During the second year, the District developed a K-5 RTI Elementary Guide. Many elementary schools were well-versed in the three-tier reading model and embraced the principles of RTI. Clark County’s K-5 RTI Elementary Guide included a reading model, a mathematics model, and a behavior model. An online professional development session was developed and approximately 3,000 teachers participated. The following year, the RTI Collaborative expanded the Guide to a K-12 RTI Operations Manual providing guidance with policy and procedures, a consistent language, and a glossary of terms. Focus groups of teachers and administrators from across the District provided feedback as this document was developed. Additionally, a series of online sessions (Overview, High-Quality Instruction, Assessment, and Instructional Models) was developed to provide consistent professional development for the teachers and administrators.
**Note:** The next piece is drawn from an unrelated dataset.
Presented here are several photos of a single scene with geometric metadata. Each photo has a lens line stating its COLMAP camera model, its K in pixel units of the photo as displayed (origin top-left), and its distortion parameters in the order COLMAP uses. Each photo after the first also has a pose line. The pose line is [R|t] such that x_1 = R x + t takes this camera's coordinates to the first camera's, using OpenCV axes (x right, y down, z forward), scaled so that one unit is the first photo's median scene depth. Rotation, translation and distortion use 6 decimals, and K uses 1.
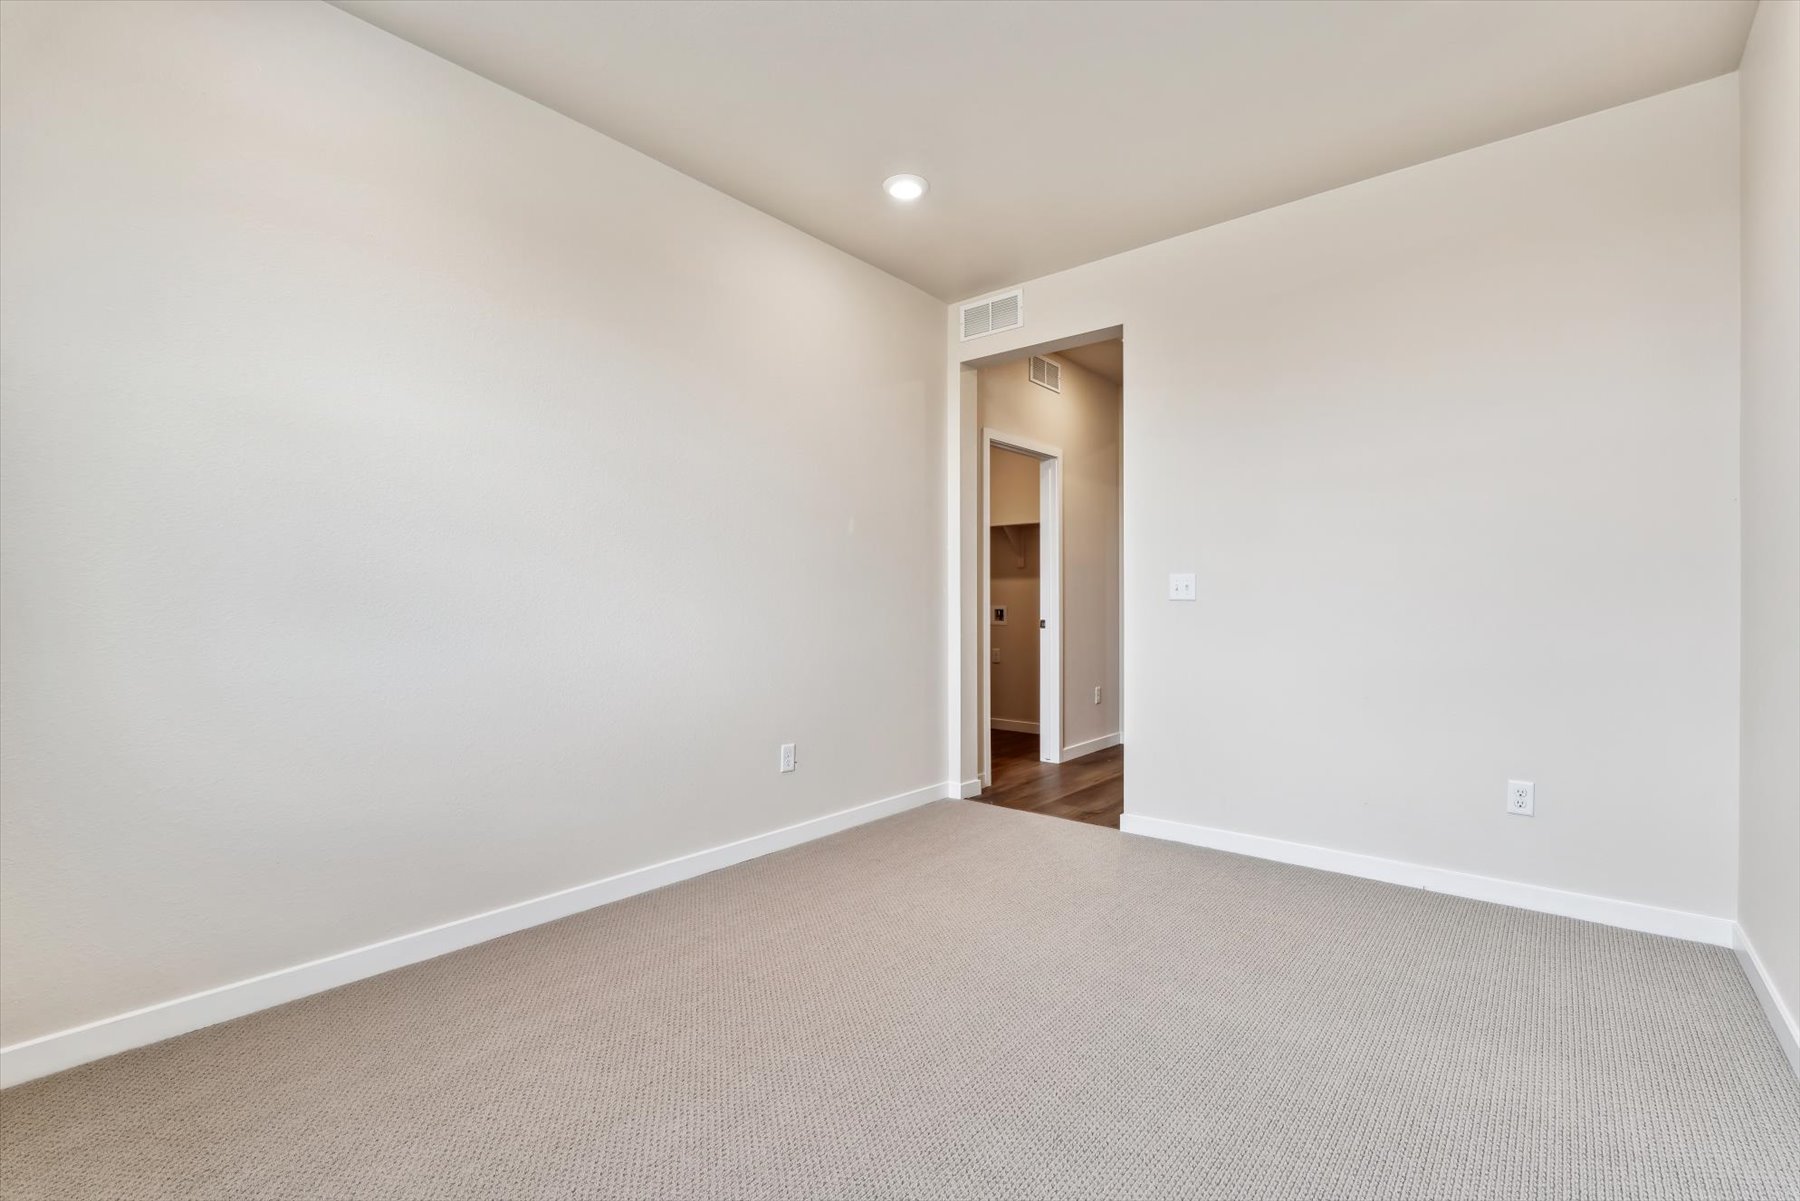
lens RADIAL K [[811.8, 0, 895.6], [0, 811.8, 600.9], [0, 0, 1]] dist [-0.011159, -0.000011]
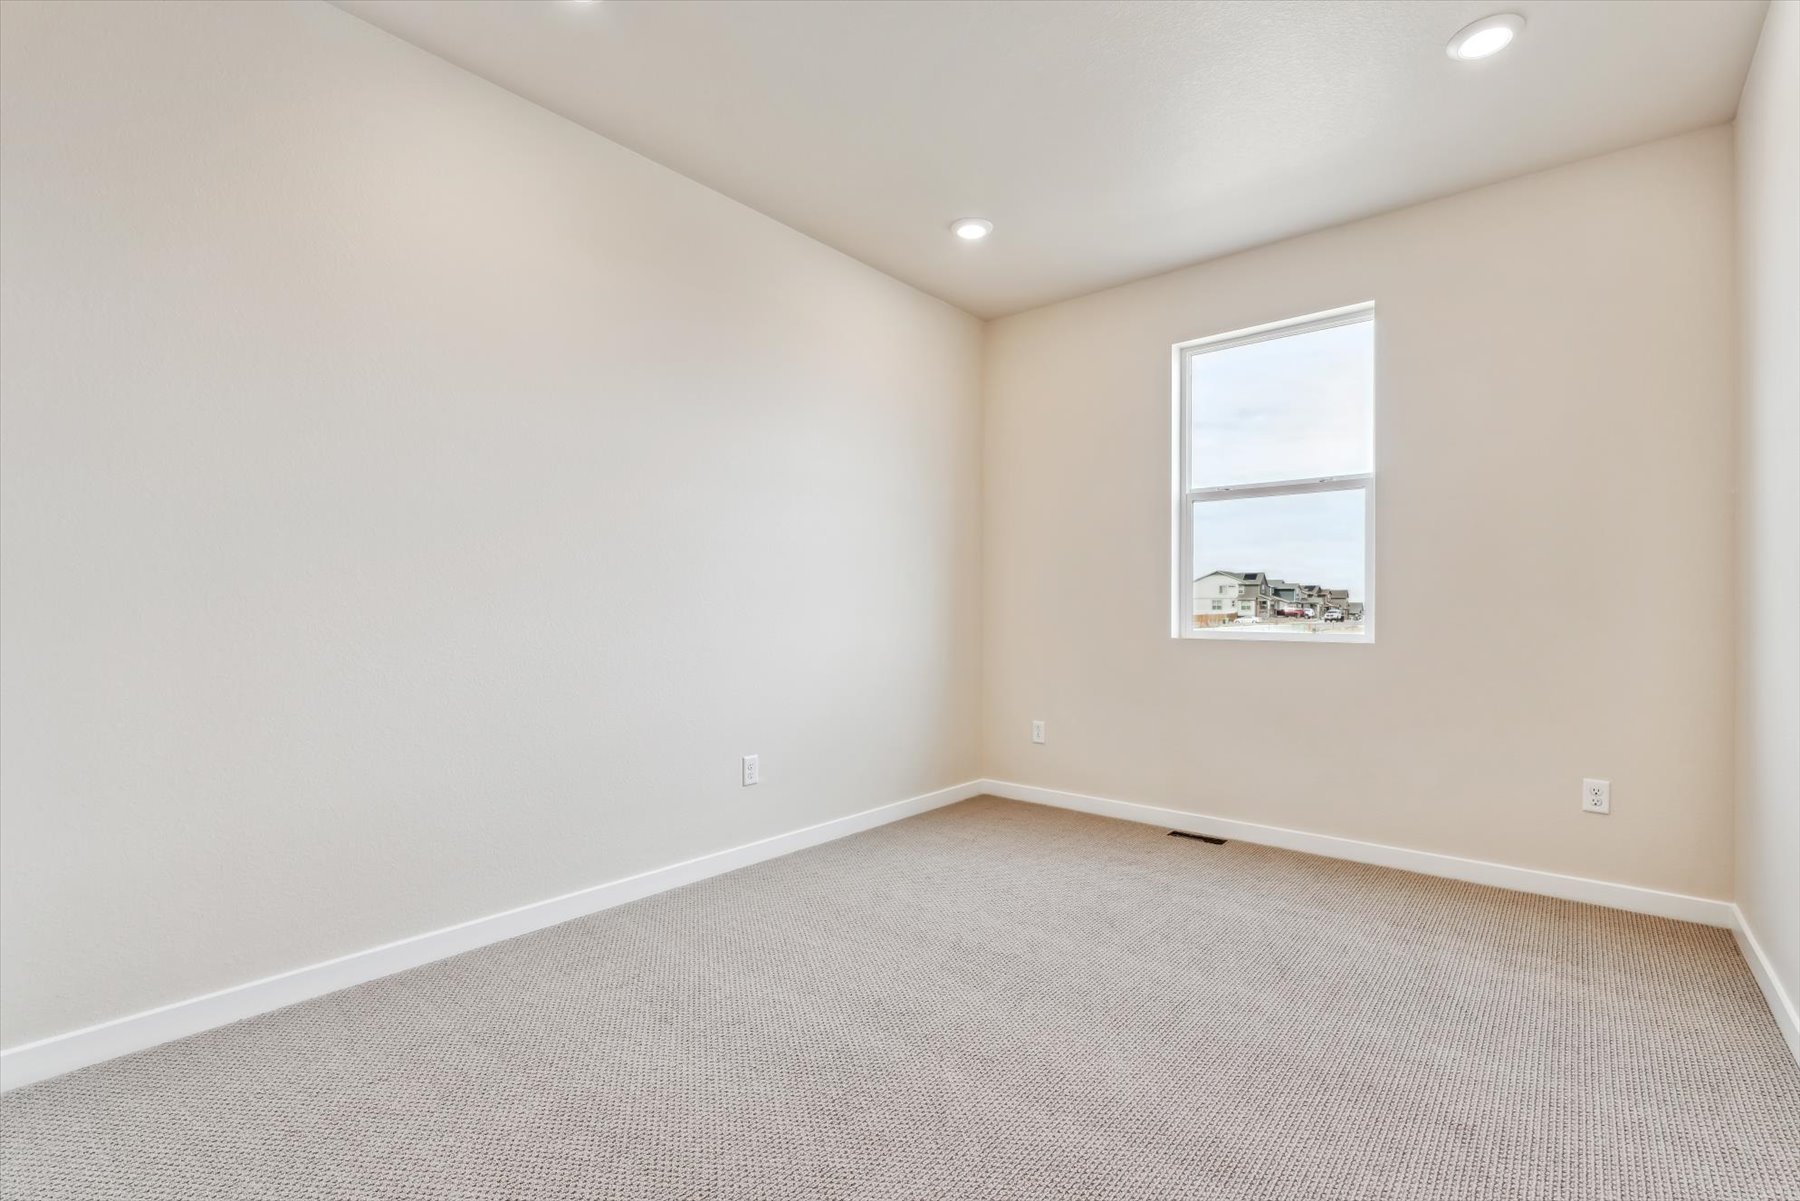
lens RADIAL K [[811.8, 0, 895.6], [0, 811.8, 600.9], [0, 0, 1]] dist [-0.011159, -0.000011]
pose [[0.999981, 0.002268, -0.005764, -0.076046], [-0.002299, 0.999983, -0.005405, -0.000190], [0.005752, 0.005418, 0.999969, -0.090145]]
This online professional development will be available to schools beginning spring 2011.·

Over the past few years, the work of the RTI Collaborative has been focused on building the infrastructure for the District by developing policy and procedure. We anticipate that RTI will have an impact on student achievement, but we are too early in implementation to identify RTI as the direct correlation to positive outcomes. Multiple factors may have contributed to our increased student achievement. These factors include No Child Left Behind, IDEA, increased access to services, school and area leadership, as well as an emphasis on Response to Instruction. The table below shows 2007 and 2010 summative data in reading and mathematics:

Reading CRT Mathematics CRT
2007 2010 2007 2010
5th Grade 49.6% 53% 57.6% 66%
8th Grade 53.7% 65% 49.9% 56%

Clark County takes responsibility to work toward the essential factors for system-wide improvement that include: “A vision that focuses on student learning and instructional improvement and the courage to acknowledge poor performance, and the will to seek solutions.”

(Learning First Alliance in Beyond Islands of Excellence 2004).